The year was 1696. The period was a turning point in English history, sitting on the eve of the industrial and agricultural revolutions. Yet as noted above it was a time of fervent religious devotion and society had not yet changed. Washington was a small farming settlement in County Durham which since the Middle Ages had grew up around the old hall (as typical for many places in Sunderland) and had also started to discover coal mining. In this kind of community, it goes without saying that everyone knew each other and had limited knowledge or outlook to the outside world.
One day however, a disease outbreak occurred in the farming community which killed all of its cattle. Unable to understand what had happened, the Washington community whipped up mass hysteria and played the “witch” card, assuming the deaths had occurred by an act of dark magic. This quickly led to a Witch Hunt, and the elderly Jane Atkinson, an older woman who lived on her own, became the most “Logical” target. The villagers captured her and thus accused her of witchcraft, leading to one of the infamous “Witch Trials of that era”.

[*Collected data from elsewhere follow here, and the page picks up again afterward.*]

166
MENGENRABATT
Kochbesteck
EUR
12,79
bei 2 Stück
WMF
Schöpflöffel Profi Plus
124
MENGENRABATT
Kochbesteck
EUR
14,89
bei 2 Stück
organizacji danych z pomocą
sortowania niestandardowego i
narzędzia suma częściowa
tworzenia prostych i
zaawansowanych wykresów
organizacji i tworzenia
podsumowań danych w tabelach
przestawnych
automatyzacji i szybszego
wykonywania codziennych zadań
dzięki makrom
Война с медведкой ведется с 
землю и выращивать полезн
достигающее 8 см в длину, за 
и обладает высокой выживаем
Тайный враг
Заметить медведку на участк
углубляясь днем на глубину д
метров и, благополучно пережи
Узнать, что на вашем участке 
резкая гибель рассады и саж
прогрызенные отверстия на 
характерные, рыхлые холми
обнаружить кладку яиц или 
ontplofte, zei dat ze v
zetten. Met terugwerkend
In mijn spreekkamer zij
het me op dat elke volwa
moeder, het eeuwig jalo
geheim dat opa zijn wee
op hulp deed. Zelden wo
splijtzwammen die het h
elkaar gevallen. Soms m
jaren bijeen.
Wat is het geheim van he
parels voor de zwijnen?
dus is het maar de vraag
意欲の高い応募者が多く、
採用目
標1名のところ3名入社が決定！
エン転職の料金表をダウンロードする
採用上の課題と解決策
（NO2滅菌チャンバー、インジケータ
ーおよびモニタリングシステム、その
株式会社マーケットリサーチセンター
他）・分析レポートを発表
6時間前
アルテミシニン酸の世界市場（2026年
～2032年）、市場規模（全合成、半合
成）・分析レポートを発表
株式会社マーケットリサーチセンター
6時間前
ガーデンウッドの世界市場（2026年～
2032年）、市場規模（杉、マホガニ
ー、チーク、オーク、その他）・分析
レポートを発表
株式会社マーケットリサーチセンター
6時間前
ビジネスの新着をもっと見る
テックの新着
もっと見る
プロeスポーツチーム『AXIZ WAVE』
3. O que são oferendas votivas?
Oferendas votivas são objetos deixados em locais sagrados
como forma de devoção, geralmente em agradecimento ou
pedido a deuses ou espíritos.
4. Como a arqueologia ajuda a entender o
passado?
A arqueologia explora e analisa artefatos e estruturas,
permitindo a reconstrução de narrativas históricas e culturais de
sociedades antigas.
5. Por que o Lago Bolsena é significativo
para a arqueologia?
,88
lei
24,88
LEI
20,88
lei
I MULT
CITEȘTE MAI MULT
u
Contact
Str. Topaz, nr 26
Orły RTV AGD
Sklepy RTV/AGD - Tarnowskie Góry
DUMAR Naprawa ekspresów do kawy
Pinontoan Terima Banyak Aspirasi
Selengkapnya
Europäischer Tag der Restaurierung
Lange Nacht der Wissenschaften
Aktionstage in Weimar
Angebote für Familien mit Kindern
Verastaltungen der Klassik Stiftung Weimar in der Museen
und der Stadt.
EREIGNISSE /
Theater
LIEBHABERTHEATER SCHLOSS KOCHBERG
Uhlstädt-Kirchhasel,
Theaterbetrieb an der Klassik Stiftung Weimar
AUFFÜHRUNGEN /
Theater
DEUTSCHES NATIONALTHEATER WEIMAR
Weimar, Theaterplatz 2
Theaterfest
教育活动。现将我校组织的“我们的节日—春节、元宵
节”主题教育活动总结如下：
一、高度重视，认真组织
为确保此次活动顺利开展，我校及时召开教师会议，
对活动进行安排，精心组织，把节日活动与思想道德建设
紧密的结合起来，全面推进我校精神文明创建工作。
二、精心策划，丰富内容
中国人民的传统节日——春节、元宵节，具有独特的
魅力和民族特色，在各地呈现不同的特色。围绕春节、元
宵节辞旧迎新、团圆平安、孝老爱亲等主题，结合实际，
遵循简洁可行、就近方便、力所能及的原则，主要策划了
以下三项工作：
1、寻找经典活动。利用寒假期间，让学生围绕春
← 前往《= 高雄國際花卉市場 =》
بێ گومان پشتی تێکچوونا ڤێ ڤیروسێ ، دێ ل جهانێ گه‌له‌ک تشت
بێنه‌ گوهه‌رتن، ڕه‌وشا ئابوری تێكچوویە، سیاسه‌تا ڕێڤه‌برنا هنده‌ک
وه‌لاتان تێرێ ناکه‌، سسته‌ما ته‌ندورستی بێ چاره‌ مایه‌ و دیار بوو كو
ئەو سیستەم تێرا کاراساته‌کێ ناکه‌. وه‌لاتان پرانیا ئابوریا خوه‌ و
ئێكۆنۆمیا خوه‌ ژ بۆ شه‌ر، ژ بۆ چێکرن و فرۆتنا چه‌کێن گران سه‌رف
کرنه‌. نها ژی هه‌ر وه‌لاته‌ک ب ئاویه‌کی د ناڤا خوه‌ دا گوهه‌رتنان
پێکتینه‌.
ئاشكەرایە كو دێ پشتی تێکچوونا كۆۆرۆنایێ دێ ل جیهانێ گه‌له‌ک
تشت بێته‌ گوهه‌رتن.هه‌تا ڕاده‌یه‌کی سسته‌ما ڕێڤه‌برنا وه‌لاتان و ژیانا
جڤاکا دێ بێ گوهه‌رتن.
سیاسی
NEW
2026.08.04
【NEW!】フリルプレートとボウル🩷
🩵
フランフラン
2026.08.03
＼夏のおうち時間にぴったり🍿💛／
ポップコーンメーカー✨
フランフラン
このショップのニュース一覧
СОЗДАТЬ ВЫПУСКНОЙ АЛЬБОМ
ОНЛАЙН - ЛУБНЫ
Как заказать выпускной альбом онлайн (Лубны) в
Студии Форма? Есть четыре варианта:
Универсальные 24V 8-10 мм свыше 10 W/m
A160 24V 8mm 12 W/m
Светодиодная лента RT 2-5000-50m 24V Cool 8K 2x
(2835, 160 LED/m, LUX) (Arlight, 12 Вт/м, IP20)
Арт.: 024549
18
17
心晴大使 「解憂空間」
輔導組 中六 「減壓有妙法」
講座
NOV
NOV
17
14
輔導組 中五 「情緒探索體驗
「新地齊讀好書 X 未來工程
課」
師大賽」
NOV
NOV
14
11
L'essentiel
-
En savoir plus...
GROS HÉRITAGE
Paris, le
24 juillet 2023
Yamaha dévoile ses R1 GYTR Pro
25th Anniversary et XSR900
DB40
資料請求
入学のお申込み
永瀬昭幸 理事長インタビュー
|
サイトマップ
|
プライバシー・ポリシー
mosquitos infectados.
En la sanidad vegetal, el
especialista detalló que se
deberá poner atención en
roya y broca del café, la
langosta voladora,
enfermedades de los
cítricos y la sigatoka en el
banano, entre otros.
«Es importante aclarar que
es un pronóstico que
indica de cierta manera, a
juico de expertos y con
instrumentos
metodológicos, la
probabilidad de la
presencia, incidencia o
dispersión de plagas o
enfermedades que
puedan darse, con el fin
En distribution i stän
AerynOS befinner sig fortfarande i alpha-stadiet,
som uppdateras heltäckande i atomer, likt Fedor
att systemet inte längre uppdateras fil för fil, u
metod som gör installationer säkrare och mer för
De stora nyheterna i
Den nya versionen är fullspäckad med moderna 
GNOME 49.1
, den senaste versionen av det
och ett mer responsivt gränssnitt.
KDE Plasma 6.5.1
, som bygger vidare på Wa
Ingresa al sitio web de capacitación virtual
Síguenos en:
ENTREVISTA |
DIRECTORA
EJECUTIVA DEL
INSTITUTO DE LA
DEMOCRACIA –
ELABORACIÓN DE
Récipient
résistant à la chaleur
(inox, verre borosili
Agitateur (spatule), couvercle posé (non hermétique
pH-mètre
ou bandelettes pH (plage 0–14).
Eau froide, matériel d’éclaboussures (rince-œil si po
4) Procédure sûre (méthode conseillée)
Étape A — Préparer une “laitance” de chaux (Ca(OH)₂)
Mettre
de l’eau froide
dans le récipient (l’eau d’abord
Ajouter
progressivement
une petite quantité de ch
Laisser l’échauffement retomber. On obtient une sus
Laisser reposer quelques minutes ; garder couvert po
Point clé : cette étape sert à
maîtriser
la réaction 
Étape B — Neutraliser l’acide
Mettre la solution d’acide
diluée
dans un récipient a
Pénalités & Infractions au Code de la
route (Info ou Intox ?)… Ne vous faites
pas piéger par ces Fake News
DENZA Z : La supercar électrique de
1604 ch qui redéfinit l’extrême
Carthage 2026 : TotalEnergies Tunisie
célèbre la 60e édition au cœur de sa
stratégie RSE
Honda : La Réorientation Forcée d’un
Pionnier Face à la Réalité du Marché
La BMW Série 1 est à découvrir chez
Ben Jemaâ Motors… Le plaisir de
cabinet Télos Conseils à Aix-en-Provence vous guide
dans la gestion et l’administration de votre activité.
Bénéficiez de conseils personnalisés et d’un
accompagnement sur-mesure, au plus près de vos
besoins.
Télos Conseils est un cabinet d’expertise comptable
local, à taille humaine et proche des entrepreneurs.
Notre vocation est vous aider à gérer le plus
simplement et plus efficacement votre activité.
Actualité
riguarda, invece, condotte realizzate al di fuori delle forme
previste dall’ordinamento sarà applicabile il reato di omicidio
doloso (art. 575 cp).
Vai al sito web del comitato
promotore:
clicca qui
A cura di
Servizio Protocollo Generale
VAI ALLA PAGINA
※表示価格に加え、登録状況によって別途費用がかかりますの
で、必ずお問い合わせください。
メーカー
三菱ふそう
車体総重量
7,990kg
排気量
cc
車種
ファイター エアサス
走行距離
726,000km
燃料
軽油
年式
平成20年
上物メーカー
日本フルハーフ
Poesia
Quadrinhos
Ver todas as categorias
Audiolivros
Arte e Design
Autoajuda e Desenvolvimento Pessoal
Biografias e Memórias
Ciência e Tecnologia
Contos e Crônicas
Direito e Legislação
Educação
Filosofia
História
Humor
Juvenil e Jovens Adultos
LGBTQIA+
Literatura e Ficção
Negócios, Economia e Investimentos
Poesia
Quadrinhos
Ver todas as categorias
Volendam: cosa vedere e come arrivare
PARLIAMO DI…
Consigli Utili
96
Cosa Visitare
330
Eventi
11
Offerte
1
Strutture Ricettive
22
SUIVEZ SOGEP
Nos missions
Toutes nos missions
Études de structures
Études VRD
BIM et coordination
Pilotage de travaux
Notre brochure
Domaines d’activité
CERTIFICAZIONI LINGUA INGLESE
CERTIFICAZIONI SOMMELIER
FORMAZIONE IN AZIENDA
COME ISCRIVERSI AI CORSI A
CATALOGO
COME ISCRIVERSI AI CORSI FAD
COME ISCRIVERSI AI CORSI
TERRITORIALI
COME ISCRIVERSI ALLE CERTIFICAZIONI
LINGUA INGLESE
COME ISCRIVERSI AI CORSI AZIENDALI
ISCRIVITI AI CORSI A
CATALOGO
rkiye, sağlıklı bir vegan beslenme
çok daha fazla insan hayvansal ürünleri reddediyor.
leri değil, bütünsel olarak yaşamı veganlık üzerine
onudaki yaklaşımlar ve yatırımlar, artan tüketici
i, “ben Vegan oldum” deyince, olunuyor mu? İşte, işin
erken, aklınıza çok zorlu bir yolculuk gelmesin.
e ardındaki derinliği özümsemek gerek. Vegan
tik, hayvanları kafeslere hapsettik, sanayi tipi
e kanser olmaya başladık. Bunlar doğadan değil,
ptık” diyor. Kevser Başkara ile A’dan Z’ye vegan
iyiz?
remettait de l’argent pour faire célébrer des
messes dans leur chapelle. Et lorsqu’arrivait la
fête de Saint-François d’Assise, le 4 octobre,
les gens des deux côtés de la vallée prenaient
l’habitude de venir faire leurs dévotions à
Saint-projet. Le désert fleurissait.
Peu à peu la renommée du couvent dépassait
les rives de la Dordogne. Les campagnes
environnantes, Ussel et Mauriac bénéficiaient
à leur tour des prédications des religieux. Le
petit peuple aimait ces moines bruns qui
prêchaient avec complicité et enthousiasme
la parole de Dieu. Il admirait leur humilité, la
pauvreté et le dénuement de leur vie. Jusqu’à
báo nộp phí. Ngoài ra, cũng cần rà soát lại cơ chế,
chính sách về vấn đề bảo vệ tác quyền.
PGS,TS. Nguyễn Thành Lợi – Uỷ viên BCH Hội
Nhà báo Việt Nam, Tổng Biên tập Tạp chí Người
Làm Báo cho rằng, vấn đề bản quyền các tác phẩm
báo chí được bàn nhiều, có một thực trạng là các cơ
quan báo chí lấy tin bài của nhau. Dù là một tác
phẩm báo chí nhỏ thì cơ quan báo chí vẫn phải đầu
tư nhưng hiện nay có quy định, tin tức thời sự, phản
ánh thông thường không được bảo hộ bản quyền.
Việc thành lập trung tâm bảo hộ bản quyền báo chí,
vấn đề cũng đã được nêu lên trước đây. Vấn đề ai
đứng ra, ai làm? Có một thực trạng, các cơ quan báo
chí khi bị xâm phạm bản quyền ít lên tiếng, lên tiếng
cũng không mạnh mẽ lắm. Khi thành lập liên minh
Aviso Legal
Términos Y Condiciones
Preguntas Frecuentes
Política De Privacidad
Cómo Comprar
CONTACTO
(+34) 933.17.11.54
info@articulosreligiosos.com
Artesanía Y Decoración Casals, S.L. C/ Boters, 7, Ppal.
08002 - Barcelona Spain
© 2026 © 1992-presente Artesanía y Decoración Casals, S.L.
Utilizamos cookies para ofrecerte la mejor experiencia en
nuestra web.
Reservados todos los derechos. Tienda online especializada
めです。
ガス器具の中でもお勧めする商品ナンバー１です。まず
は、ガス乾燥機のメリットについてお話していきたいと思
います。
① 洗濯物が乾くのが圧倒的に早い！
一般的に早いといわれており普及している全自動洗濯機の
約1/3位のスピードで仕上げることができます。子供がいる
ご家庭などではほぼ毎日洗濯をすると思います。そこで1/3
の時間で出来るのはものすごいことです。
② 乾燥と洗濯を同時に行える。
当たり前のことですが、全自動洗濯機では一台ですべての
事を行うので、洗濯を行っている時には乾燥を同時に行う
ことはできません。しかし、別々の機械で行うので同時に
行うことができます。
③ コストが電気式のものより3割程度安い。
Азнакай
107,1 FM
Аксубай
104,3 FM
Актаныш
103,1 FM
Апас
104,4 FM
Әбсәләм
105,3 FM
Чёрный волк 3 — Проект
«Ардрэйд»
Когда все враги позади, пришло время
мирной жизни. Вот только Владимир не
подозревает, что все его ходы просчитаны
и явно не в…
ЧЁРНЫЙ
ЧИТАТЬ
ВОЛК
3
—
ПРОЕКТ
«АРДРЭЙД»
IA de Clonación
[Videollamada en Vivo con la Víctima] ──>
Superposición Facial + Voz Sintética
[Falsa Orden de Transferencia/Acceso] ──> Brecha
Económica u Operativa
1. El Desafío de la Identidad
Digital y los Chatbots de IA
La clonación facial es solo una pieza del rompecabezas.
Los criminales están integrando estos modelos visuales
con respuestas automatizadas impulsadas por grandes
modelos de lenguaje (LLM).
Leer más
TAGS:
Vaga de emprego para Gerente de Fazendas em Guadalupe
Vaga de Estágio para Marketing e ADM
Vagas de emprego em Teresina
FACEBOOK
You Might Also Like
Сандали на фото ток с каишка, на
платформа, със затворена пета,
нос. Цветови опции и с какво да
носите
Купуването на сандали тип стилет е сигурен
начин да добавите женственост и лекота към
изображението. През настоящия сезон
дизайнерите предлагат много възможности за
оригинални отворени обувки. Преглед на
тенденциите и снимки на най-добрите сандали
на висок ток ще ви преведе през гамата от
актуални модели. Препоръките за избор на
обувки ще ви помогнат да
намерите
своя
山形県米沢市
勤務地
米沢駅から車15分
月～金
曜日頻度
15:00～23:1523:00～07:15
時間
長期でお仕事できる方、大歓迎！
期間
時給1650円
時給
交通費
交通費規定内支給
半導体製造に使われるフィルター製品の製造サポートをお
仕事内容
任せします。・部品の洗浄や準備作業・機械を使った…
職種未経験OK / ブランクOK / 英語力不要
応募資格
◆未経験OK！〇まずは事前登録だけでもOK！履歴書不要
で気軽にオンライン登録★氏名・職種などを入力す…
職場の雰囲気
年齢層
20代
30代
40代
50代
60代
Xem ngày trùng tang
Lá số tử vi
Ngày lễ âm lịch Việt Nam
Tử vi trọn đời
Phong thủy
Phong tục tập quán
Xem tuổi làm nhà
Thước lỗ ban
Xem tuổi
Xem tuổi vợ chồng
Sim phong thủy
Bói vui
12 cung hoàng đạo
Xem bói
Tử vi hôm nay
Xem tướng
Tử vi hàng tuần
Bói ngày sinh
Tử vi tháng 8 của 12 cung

Jane was lucky to the extent that being burnt at the stake, a common practice at the beginning of her century, was banned. However, she would not be spared from the test of her “innocence” which involved sealing her in a sack and throwing her into a body of water to see if she would float or not. The logic behind this bizarre treatment was that if she floated, she was “guilty” because she could not be submerged in water as the evil of her magic meant she was rejected by god, and therefore could not be baptized. So on the other hand, if she sunk to the bottom it meant she was innocent…
So of course, Jane was tied into a sank and thrown into the Washington Pond (which is now the village War Memorial) and surely enough, she sank to the bottom. However, this didn’t acquit her from the mob. Unhappy, they did it not just twice but three times. To nobody’s surprise Jane sadly and predictably drowned anyway. The subsequent burial register is alleged to have placed “Witch” next to her name. She was buried in the Washington Churchyard, meaning she still remains in that cemetery today, even if the headstone itself has been since lost. Needless to say, what a horrible ordeal to experience.